Lay contends he was clueless about fraud at Enron when he resumed the reins of the company in mid-August 2001 after the abrupt resignation of his protege, former CEO Jeffrey Skilling. He also says that even as he was being warned about questionable activities, he was working hard – and legally -to straighten out the company’s financial problems.
Lay will have to convince a jury of that if he hopes to avoid a long prison term. Federal prosecutors are alleging that when the longtime Enron chairman regained the CEO title, he also took control of a long-standing conspiracy to fool investors and regulators into believing the firm was healthy.
Lay recently discussed the 11 counts of conspiracy, fraud and lying to banks against him and other topics – including his relationship with President Bush and his personal finances – as part of his uncommon public defense blitz to return the Justice Department’s punches.
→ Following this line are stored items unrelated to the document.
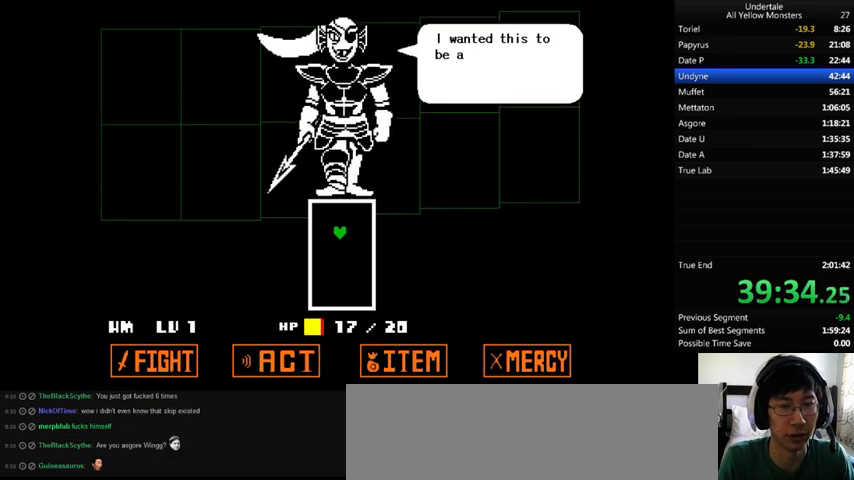
{"keys": ["z"], "events": [[33, "x", "down"], [33, "z", "up"], [100, "x", "up"], [100, "z", "down"], [167, "x", "down"], [233, "x", "up"], [233, "z", "up"], [267, "z", "down"], [333, "x", "down"], [333, "z", "up"], [433, "x", "up"], [433, "z", "down"]]}
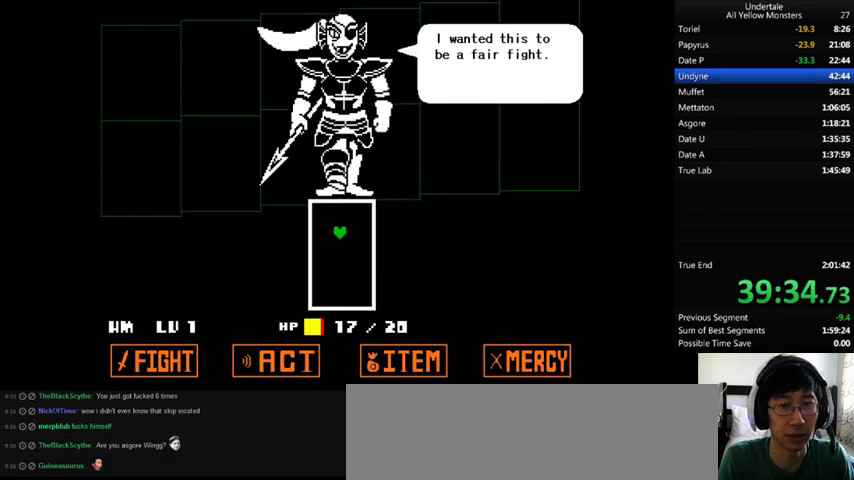
{"keys": ["x"], "events": [[33, "x", "down"], [33, "z", "up"], [100, "x", "up"], [100, "z", "down"], [167, "x", "down"], [233, "z", "up"], [267, "x", "up"], [300, "x", "down"], [400, "x", "up"], [433, "z", "down"], [467, "x", "down"], [467, "z", "up"]]}
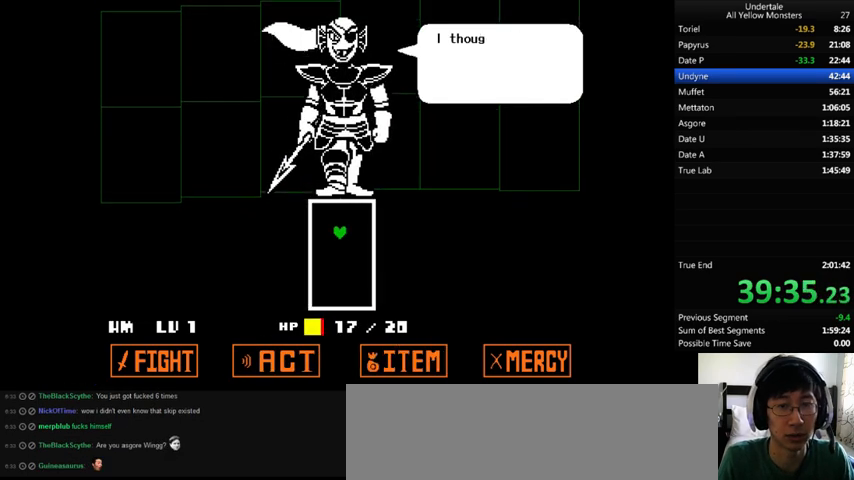
{"keys": ["x", "z"], "events": [[67, "x", "up"], [67, "z", "down"], [167, "x", "down"], [167, "z", "up"], [233, "x", "up"], [233, "z", "down"], [333, "x", "down"], [333, "z", "up"], [400, "x", "up"], [400, "z", "down"], [500, "x", "down"]]}
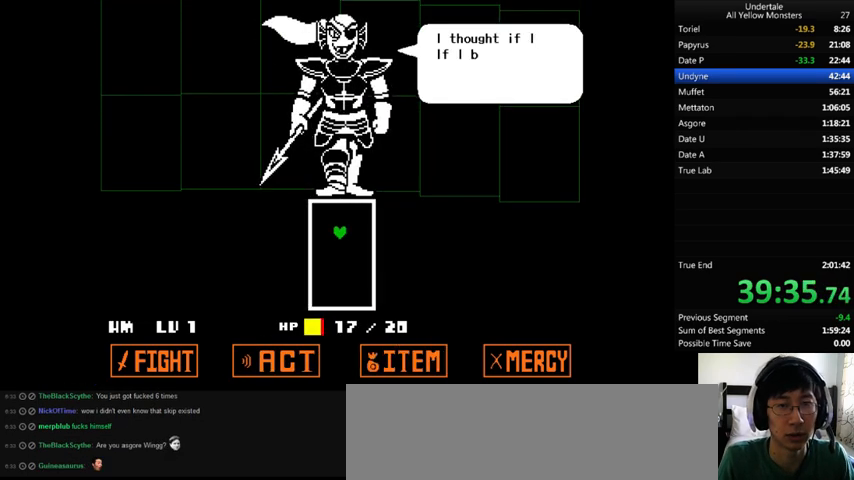
{"keys": ["x"], "events": [[67, "z", "up"], [100, "x", "up"], [100, "z", "down"], [167, "x", "down"], [233, "z", "up"], [467, "z", "down"], [500, "z", "up"]]}
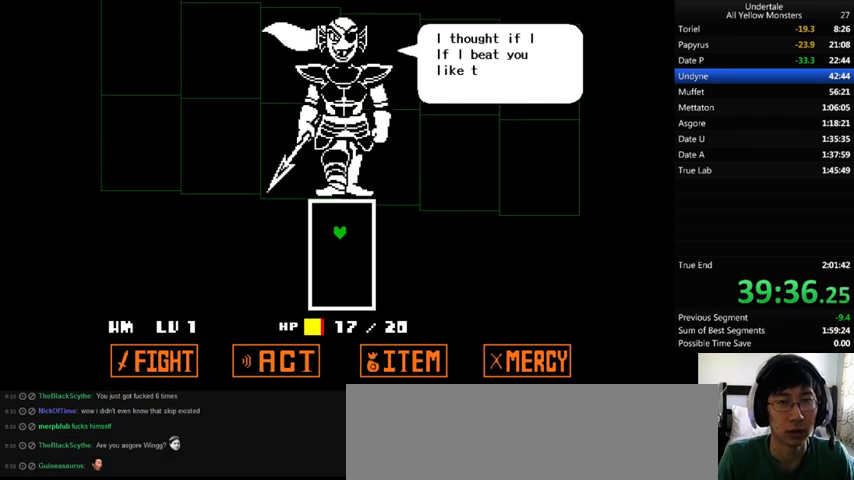
{"keys": ["z"], "events": [[100, "x", "up"], [100, "z", "down"], [167, "x", "down"], [167, "z", "up"], [267, "x", "up"], [267, "z", "down"], [367, "x", "down"], [367, "z", "up"], [433, "x", "up"], [433, "z", "down"]]}
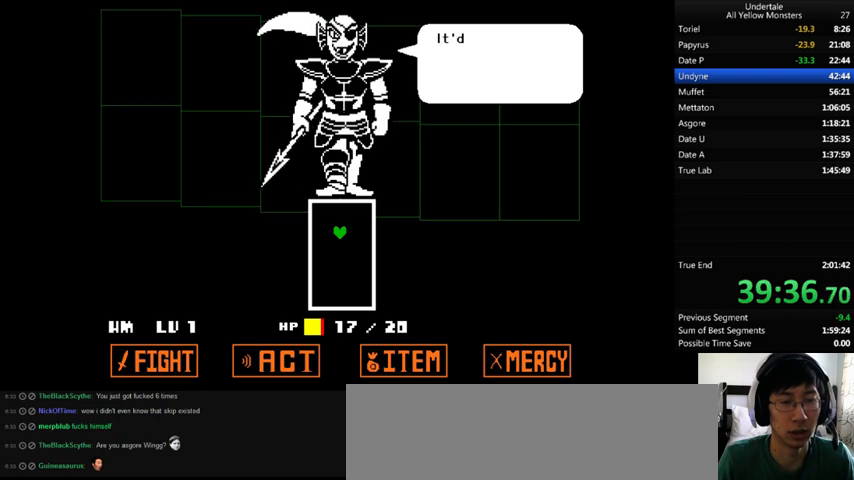
{"keys": ["z"], "events": [[33, "x", "down"], [33, "z", "up"], [133, "x", "up"], [133, "z", "down"], [200, "x", "down"], [267, "z", "up"], [300, "x", "up"], [300, "z", "down"], [400, "x", "down"], [467, "z", "up"], [500, "x", "up"], [500, "z", "down"]]}
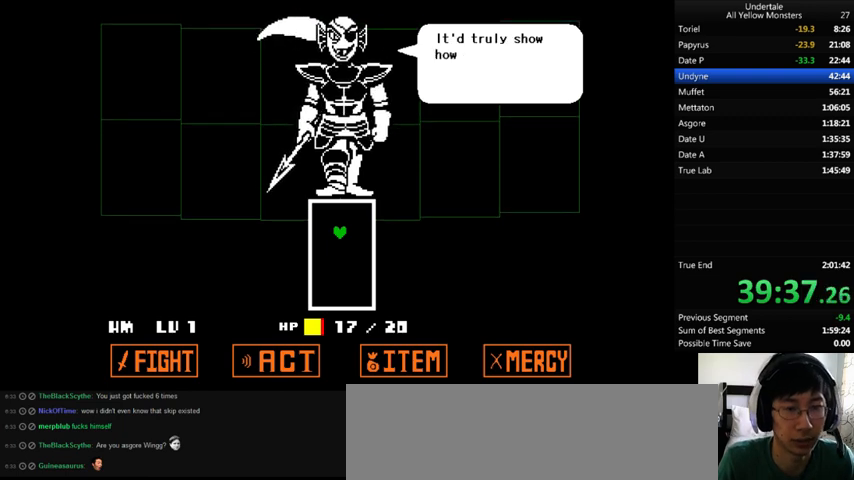
{"keys": [], "events": [[133, "x", "down"], [167, "x", "up"], [300, "x", "down"], [333, "z", "up"], [367, "x", "up"], [367, "z", "down"], [467, "z", "up"]]}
His attorney, Michael Ramsey, was not present.
Lay said he tried and failed to save Enron, which rose to No. 7 on the Fortune 500 under his leadership, but he didn’t know that the crimes that sealed the company’s fate were being committed on his watch. Lay insisted he was duped by Andrew Fastow, the financial whiz he trusted to ensure that the company’s operations were legal.
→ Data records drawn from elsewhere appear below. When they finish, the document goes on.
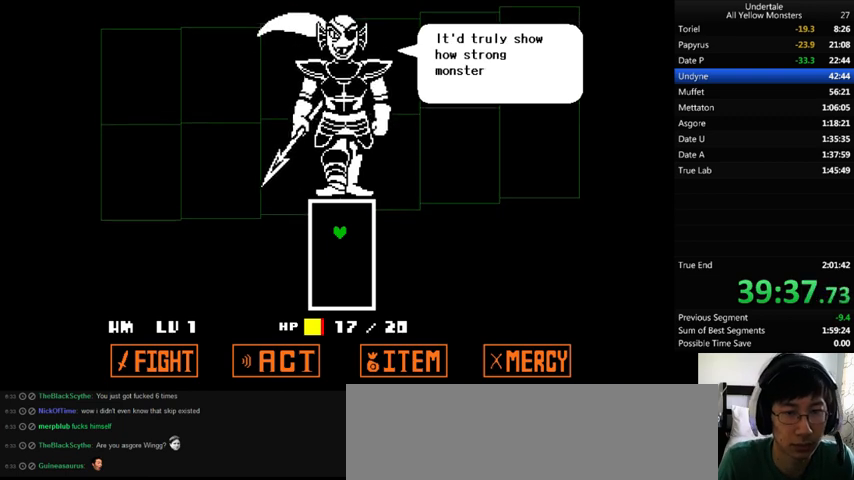
{"keys": ["z"], "events": [[33, "z", "down"], [100, "x", "down"], [100, "z", "up"], [167, "x", "up"], [167, "z", "down"], [267, "x", "down"], [267, "z", "up"], [300, "x", "up"], [333, "z", "down"], [433, "x", "down"], [433, "z", "up"], [467, "x", "up"], [467, "z", "down"]]}
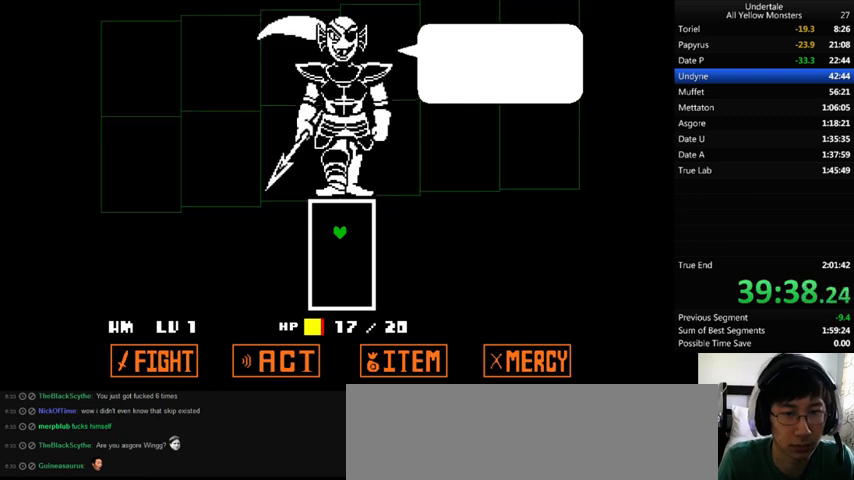
{"keys": ["z"], "events": [[67, "x", "down"], [67, "z", "up"], [133, "x", "up"], [133, "z", "down"], [167, "x", "down"], [167, "z", "up"], [267, "x", "up"], [267, "z", "down"], [367, "x", "down"], [367, "z", "up"], [467, "x", "up"], [467, "z", "down"]]}
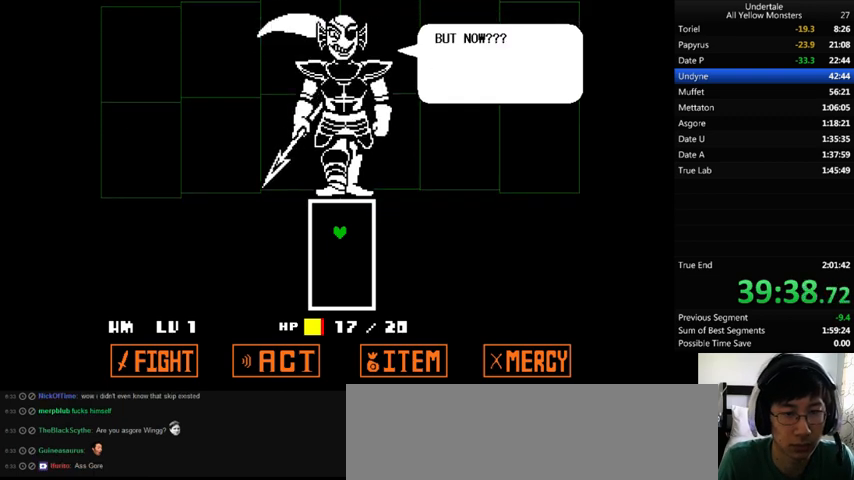
{"keys": ["z"], "events": [[33, "x", "down"], [67, "z", "up"], [133, "x", "up"], [133, "z", "down"], [267, "x", "down"], [267, "z", "up"], [300, "x", "up"], [300, "z", "down"], [400, "x", "down"], [467, "z", "up"], [500, "x", "up"], [500, "z", "down"]]}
After Skilling left the company, Lay said he met with division heads and representatives of various groups regarding organizational changes, personnel changes, strategic decisions, investments, regulators, legal issues, finance, operations “or whatever.”
He heard complaints, most notably from Sherron Watkins, the former Enron executive who warned Lay of impending doom less than four months before the company crashed. He also heard assurances that Enron could handle hundreds of millions of dollars in write-offs for money-losing ventures in broadband and water, as well as some of Fastow’s convoluted financing methods.
“Out of that, I’m sure an awful lot of things came to me, but again, from my standpoint, I was convinced all the way through that period, literally well into October, that the company was strong,” Lay said.
He says he had to play catch-up because throughout 2001 and in late 2000, he was turning over CEO duties to Skilling, who assumed that post in February 2001.
Lay also says the company’s sprawling operations meant he had to trust others to handle details of its inner workings. He noted that in its heyday, Enron had 30,000 employees in 30 countries, and more than 500 executives held titles of vice president or better.
Fastow, Enron’s former finance chief, pleaded guilty in January to running schemes and partnerships to hide Enron’s debt and inflate its profits while funneling millions of dollars to himself. Fastow is the government’s most high-profile cooperating witness and the object of Lay’s scorn.
“It looks like Fastow was the mastermind of all of it,” Lay said. “And again, he apparently did a pretty good job of selecting those he wanted involved in it. But we’re more likely to think there was bad activity going on very close to him than anywhere else in the company.”
Enron’s collapse led a series of corporate scandals that prompted Congress to pass sweeping reforms of securities laws. Thousands of Enron’s workers lost their jobs, and the stock fell from a high of $90 in August 2000 to just pennies, wiping out many workers’ retirement savings.
Lay remains free on a $500,000 bond while he awaits trial. He says his and his wife’s $400 million net worth has dwindled to less than $20 million, and most of that is earmarked for legal fees. If convicted on all counts, Lay could receive up to 175 years in prison plus fines that could total more than $5.7 million.